Ulcers in the genital area are usually caused by sexually transmitted infections (STIs). These include herpes, syphilis, and chancroid. However, they might also be caused by inflammatory diseases, trauma, autoimmune bullous disorders or cutaneous malignancies. In young women, Lipschütz Ulcer, or ulcus vulvae acutum, is a rare and probably underdiagnosed entity with unknown aetiology, although recent reports have associated it with the Epstein-Barr virus.

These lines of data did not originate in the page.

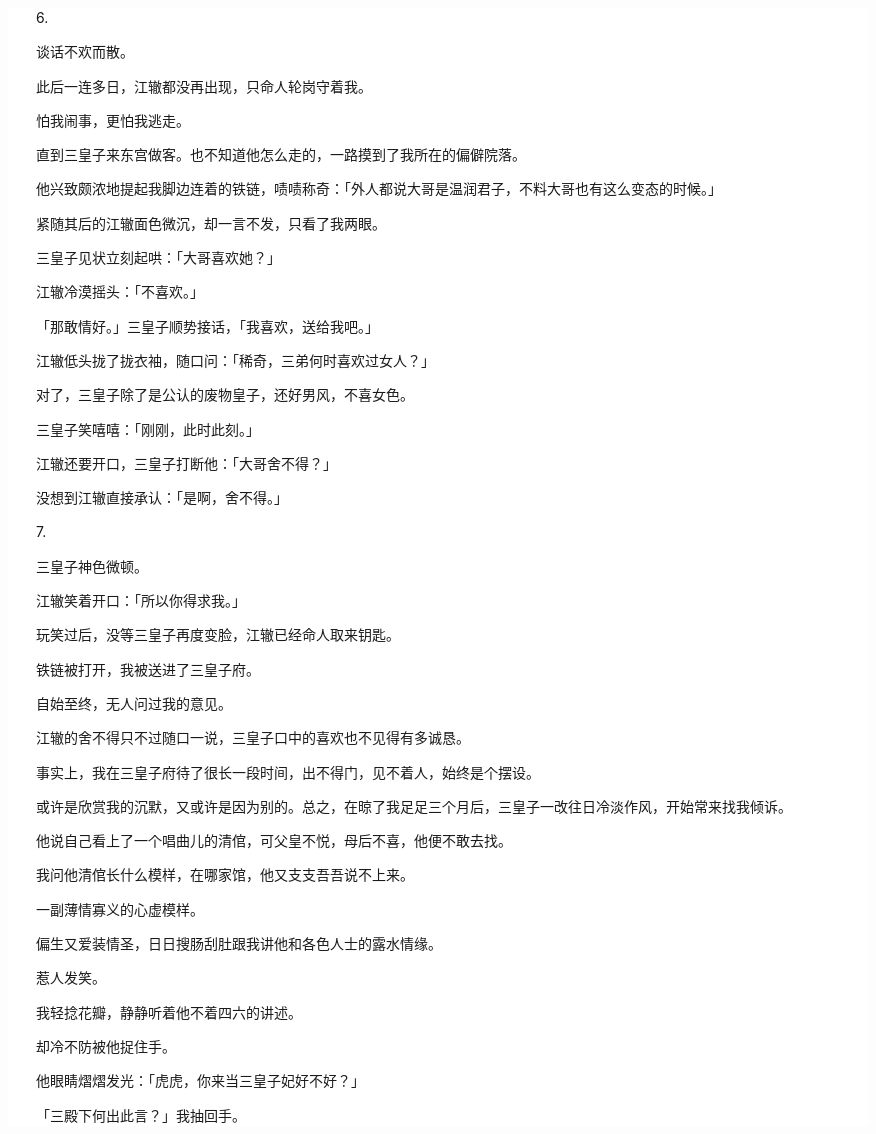 &emsp;&emsp;6.  
  
&emsp;&emsp;谈话不欢而散。  
  
&emsp;&emsp;此后一连多日，江辙都没再出现，只命人轮岗守着我。  
  
&emsp;&emsp;怕我闹事，更怕我逃走。  
  
&emsp;&emsp;直到三皇子来东宫做客。也不知道他怎么走的，一路摸到了我所在的偏僻院落。  
  
&emsp;&emsp;他兴致颇浓地提起我脚边连着的铁链，啧啧称奇：「外人都说大哥是温润君子，不料大哥也有这么变态的时候。」  
  
&emsp;&emsp;紧随其后的江辙面色微沉，却一言不发，只看了我两眼。  
  
&emsp;&emsp;三皇子见状立刻起哄：「大哥喜欢她？」  
  
&emsp;&emsp;江辙冷漠摇头：「不喜欢。」  
  
&emsp;&emsp;「那敢情好。」三皇子顺势接话，「我喜欢，送给我吧。」  
  
&emsp;&emsp;江辙低头拢了拢衣袖，随口问：「稀奇，三弟何时喜欢过女人？」  
  
&emsp;&emsp;对了，三皇子除了是公认的废物皇子，还好男风，不喜女色。  
  
&emsp;&emsp;三皇子笑嘻嘻：「刚刚，此时此刻。」  
  
&emsp;&emsp;江辙还要开口，三皇子打断他：「大哥舍不得？」  
  
&emsp;&emsp;没想到江辙直接承认：「是啊，舍不得。」  
  
&emsp;&emsp;7.  
  
&emsp;&emsp;三皇子神色微顿。  
  
&emsp;&emsp;江辙笑着开口：「所以你得求我。」  
  
&emsp;&emsp;玩笑过后，没等三皇子再度变脸，江辙已经命人取来钥匙。  
  
&emsp;&emsp;铁链被打开，我被送进了三皇子府。  
  
&emsp;&emsp;自始至终，无人问过我的意见。  
  
&emsp;&emsp;江辙的舍不得只不过随口一说，三皇子口中的喜欢也不见得有多诚恳。  
  
&emsp;&emsp;事实上，我在三皇子府待了很长一段时间，出不得门，见不着人，始终是个摆设。  
  
&emsp;&emsp;或许是欣赏我的沉默，又或许是因为别的。总之，在晾了我足足三个月后，三皇子一改往日冷淡作风，开始常来找我倾诉。  
  
&emsp;&emsp;他说自己看上了一个唱曲儿的清倌，可父皇不悦，母后不喜，他便不敢去找。  
  
&emsp;&emsp;我问他清倌长什么模样，在哪家馆，他又支支吾吾说不上来。  
  
&emsp;&emsp;一副薄情寡义的心虚模样。  
  
&emsp;&emsp;偏生又爱装情圣，日日搜肠刮肚跟我讲他和各色人士的露水情缘。  
  
&emsp;&emsp;惹人发笑。  
  
&emsp;&emsp;我轻捻花瓣，静静听着他不着四六的讲述。  
  
&emsp;&emsp;却冷不防被他捉住手。  
  
&emsp;&emsp;他眼睛熠熠发光：「虎虎，你来当三皇子妃好不好？」  
  
&emsp;&emsp;「三殿下何出此言？」我抽回手。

Diagnosis of most of these conditions is established by exclusion after ruling out sexually transmitted diseases, and finally with the help of histopathology. An exception is Behçet’s disease (BD), a multisystem chronic inflammatory disorder, diagnosed based on the established diagnostic criteria and/or PFAPA, PAPA and TRAPS syndromes which are diagnosed by exclusion and genetic means. A complex genetic background leading to activation of the innate immune system and particularly inflammasomes through auto- or environmental antigens is presumably the causative.
Accordingly, apart from corticosteroids and colchicine, anti-TNF-α therapy may be useful in conventional therapy-resistant refractory and severe BD as well in patients with PFAPA syndrome. With this abstract we would like to present and discuss our experience on diagnosis as well as treatment of “Difficult to Diagnosis and Treat” patients with genital ulcers from the DIAID of the Department of Dermatology at the Medical University of Vienna.
Beside STIs as the cause genital ulcers, autoinflammatory disorders should be also considered. Here, novel approaches such as anti-TNF-a and IL-1R blockers are promising therapeutic strategies and warrant multicenter clinical studies.